Behind the wave of cancellations sits a complex risk calculus involving not only conditions in Israel, but also the wider Middle East. Travel advisories from European and international aviation bodies continue to highlight heightened risks across airspace over Israel, Lebanon, parts of Syria and sections of the Gulf region. Some guidance now recommends avoiding broad swaths of regional airspace or operating at higher altitudes and along restricted corridors.

Published coverage of airline operations indicates that several carriers have chosen to suspend Tel Aviv flights rather than operate extended detours or accept higher insurance premiums tied to conflict zones. Routing north via Turkey and the Caucasus or south via Egypt adds significant flying time and fuel burn, often undermining route profitability. For airlines that already face tight summer fleets, the trade-off increasingly favors redeploying aircraft to more predictable markets.

Insurers and lessors are also exerting indirect pressure. Industry reports suggest that in some cases, war-risk insurance surcharges for Israel-bound flights have risen sharply since the latest escalation, while technical requirements for crew training and contingency planning have become more demanding. Against that backdrop, many foreign airlines are opting for clear, longer-term suspensions instead of short rolling extensions that can create operational uncertainty and confuse passengers.

Passenger Impact and Limited Alternatives for Summer Travel

For travelers, the mounting list of cancellations is translating into fewer options and more complex journeys. Consumers who booked spring and early summer trips to Israel on foreign carriers are increasingly being offered refunds or rebookings later in the year, often without equivalent nonstop alternatives. Agents report that some passengers are shifting plans to autumn in hopes that more airlines will have resumed operations by then.

Where travel is still possible, itineraries are often fragmented.

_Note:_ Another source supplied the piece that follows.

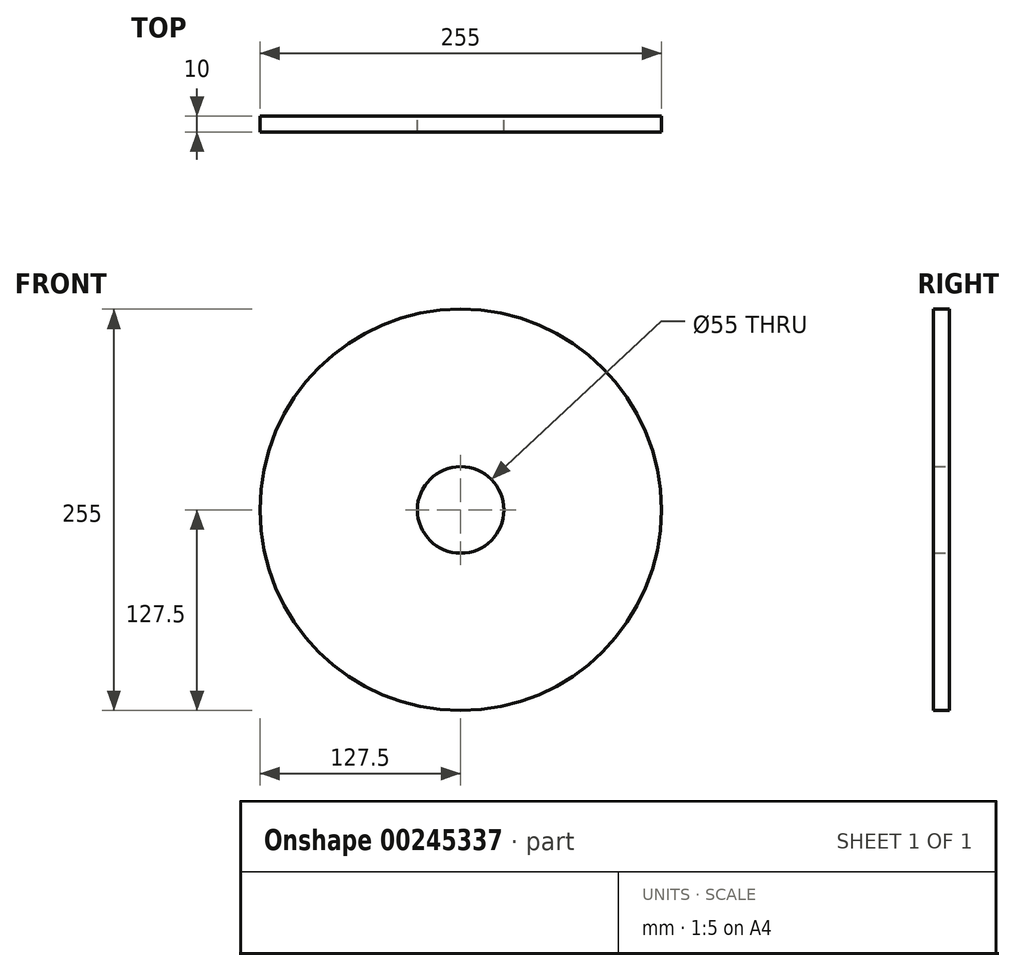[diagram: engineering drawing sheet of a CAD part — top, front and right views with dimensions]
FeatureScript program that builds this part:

Many travelers from North America and Europe now piece together trips using a combination of Israeli carriers and connecting flights through select European hubs. This patchwork approach typically carries higher costs and longer total travel times, especially for families visiting relatives or religious travelers targeting specific holiday periods.

The shortages are particularly acute for group and pilgrimage travel, where block bookings that once relied on large foreign carriers must now compete for limited seats. Tour operators are reworking itineraries, shortening stays, or shifting departures to dates when capacity is marginally higher. Some are redirecting clients to alternative destinations in the Eastern Mediterranean, including Greece and Cyprus, where air links remain more stable.

Tourism Industry Braces for Prolonged Disruption

Israel’s tourism sector and wider regional travel industry are bracing for the impact of another disrupted peak season. Hotels, inbound tour companies and ground handlers in Israel are all exposed to a reduced flow of foreign visitors arriving on international airlines. While domestic demand and travel from nearby markets provide some cushion, the absence of large volumes from North America and Western Europe is likely to weigh on revenues.

Neighboring countries are experiencing knock-on effects as well. Cities that traditionally functioned as gateways to multi-country itineraries, such as Athens and Larnaca, are seeing booking patterns shift as travelers weigh safety concerns and potential last-minute changes in flight schedules. Even destinations not directly affected by conflict are adjusting marketing strategies to emphasize flexibility and free date changes.

With Aegean now extending its Middle East suspensions through June 26 and key global carriers signalling prolonged pauses, industry observers see limited prospects for a rapid normalization of Israel-bound air travel. Instead, airlines are expected to reassess route viability in stages through late summer and early autumn, leaving travelers and tourism businesses to navigate an unusually uncertain landscape for the rest of 2026.